TASK PROMPT:
Using the article on Arctic river chemistry, answer each question, numbering your answers to match.
1. What does the photo in the article show?
2. Which organization carried out the two-decade effort behind the study?
3. How many rivers did the study analyze, and what share of the Arctic Ocean watershed do they make up?

EXCERPT TO READ:

Complex trends in river chemistry paint picture of cumulative climate effects
Comprehensive study shows diverse chemical changes in key rivers, indicating multifaceted climate influences
Tributary of the Yukon River in Alaska.
photo by Anya Suslova
Climate change is having profound effects on the chemical composition of large Arctic rivers, signaling changes both on land and in the coastal ocean, according to new international research examining chemical signatures in rivers across Canada, Alaska and Russia.
The study, the result of a two-decade effort by the Arctic Great Rivers Observatory, analyzed nearly twenty years of water chemistry and discharge data collected from six rivers that comprise 60 percent of the Arctic Ocean watershed.
The international scientific collaboration tracked river water ions, key nutrients and dissolved organic carbon among other metrics. Chemical concentrations changed substantially over the past two decades, but trends across chemical groups were different with some increasing, some decreasing, and some showing little change.

DATASET EXCERPTS:

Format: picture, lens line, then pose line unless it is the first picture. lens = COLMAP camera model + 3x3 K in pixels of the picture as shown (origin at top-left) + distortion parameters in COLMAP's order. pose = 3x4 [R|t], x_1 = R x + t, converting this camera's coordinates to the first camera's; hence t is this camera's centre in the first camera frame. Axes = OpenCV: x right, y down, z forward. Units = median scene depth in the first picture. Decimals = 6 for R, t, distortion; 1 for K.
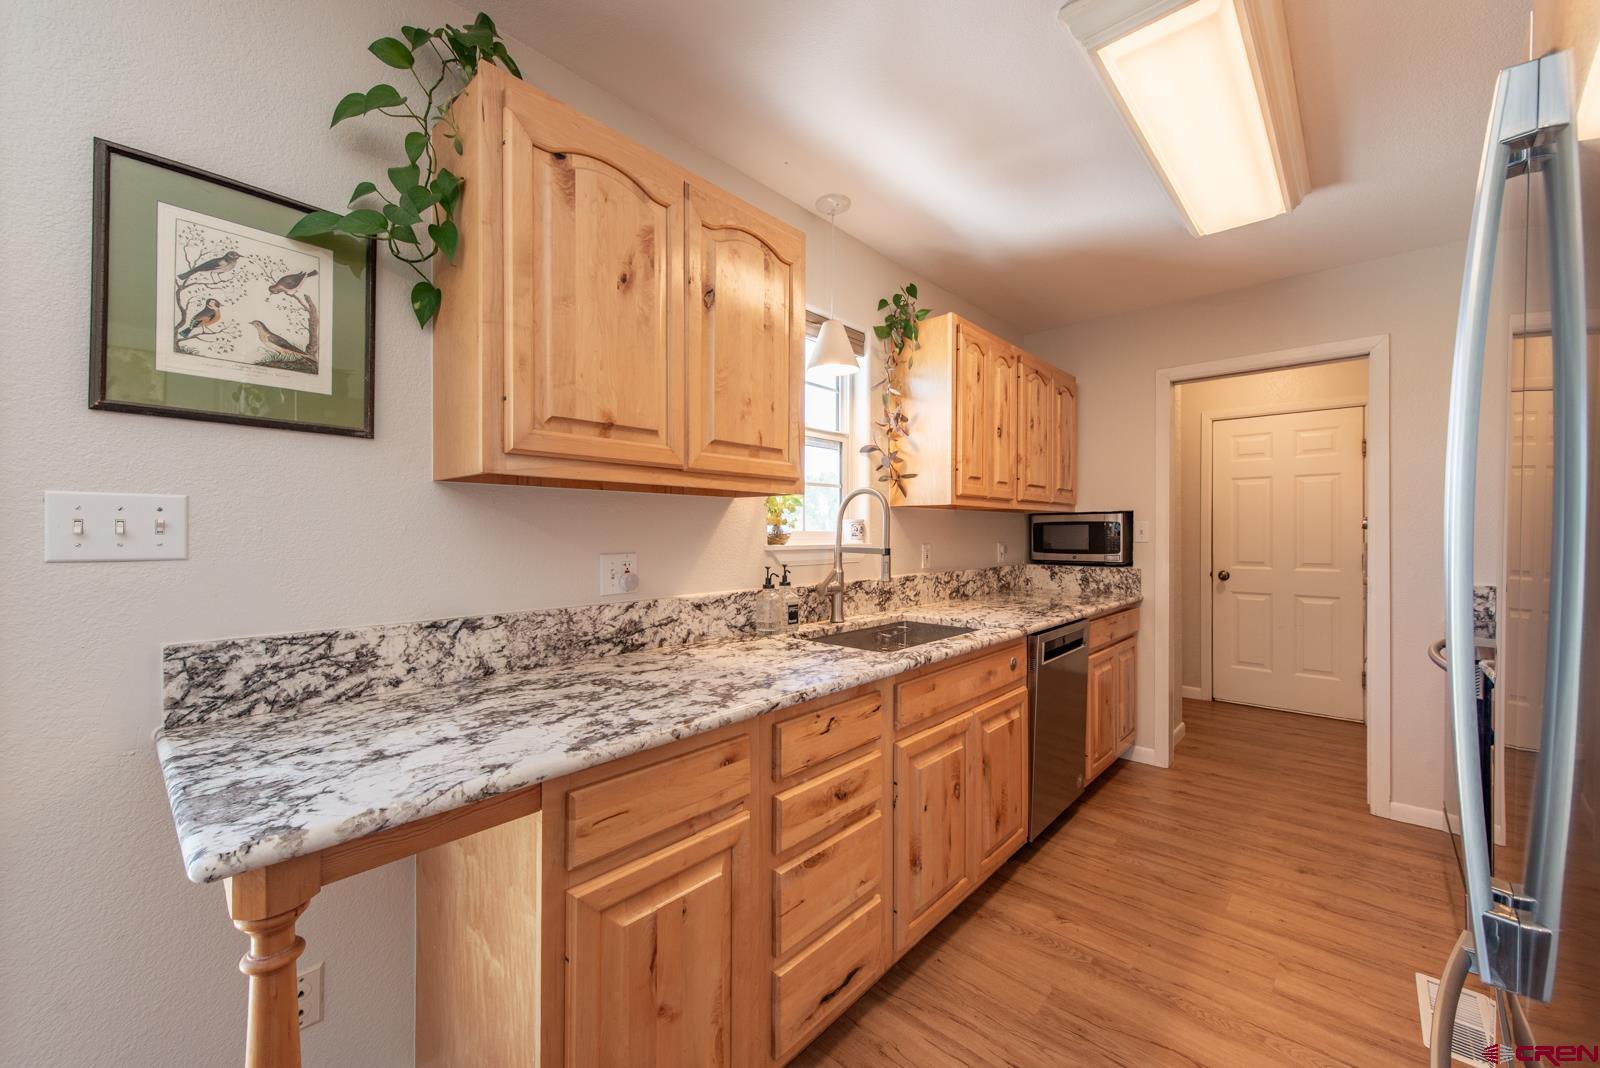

==

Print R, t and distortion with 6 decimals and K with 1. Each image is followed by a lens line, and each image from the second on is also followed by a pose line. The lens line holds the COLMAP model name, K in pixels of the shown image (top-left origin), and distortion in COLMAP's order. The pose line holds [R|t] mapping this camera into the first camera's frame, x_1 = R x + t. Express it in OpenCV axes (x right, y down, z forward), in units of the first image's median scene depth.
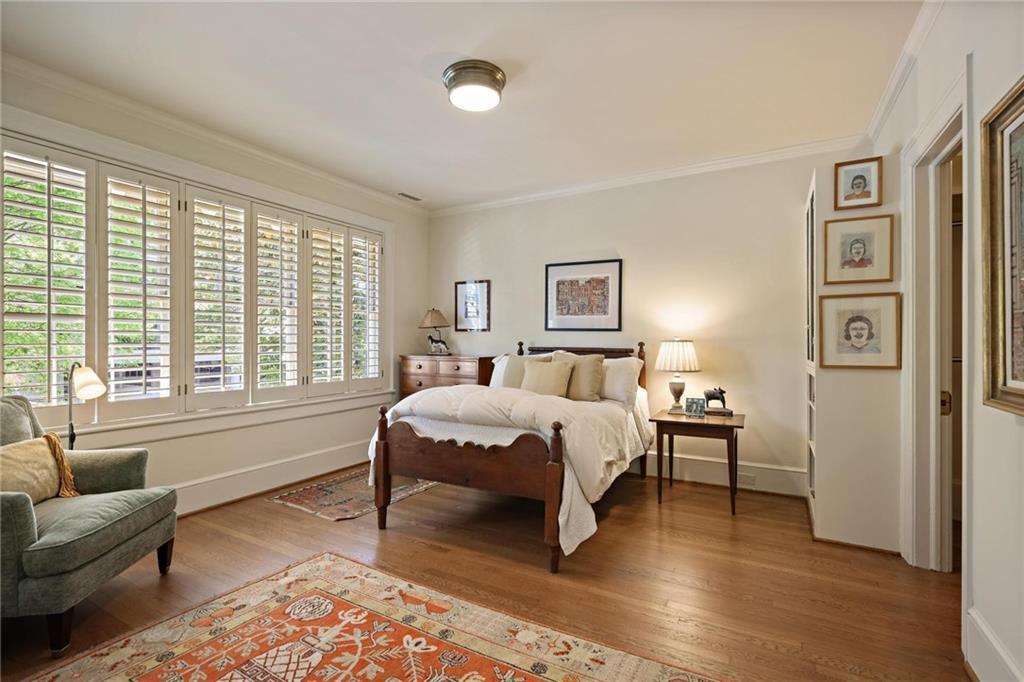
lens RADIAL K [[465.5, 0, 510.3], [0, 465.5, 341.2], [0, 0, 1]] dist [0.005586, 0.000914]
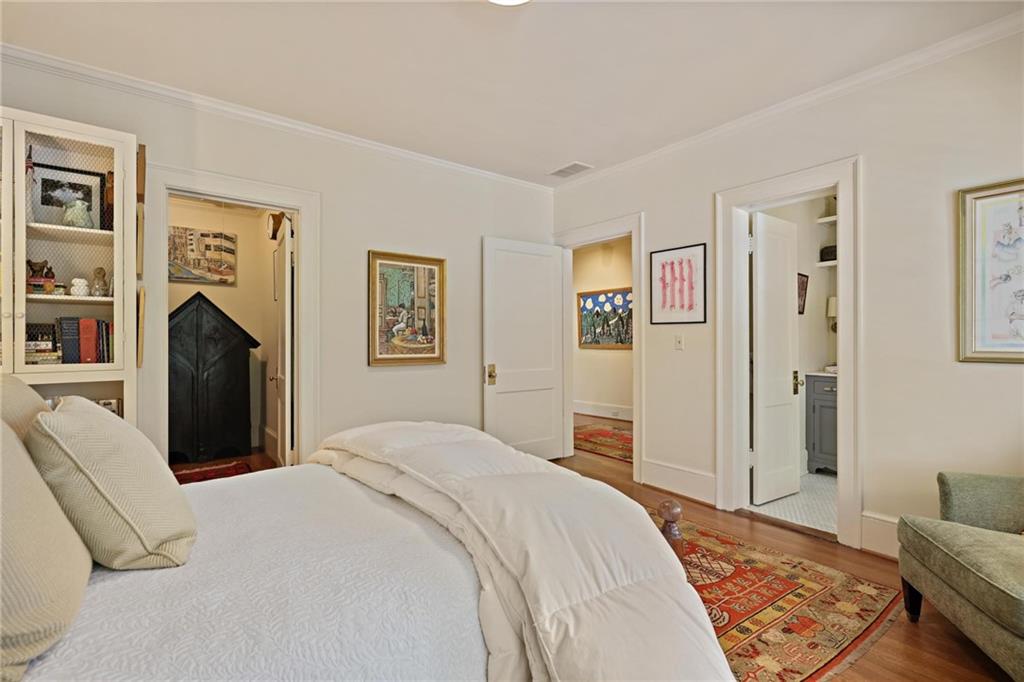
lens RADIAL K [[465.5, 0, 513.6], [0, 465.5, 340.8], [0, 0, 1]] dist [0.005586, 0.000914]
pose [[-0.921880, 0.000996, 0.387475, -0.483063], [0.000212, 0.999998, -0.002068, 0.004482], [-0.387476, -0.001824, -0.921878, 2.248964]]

FINISHED EXERCISE:
1. A tributary of the Yukon River in Alaska.
2. The Arctic Great Rivers Observatory.
3. Six rivers, making up 60 percent of the Arctic Ocean watershed.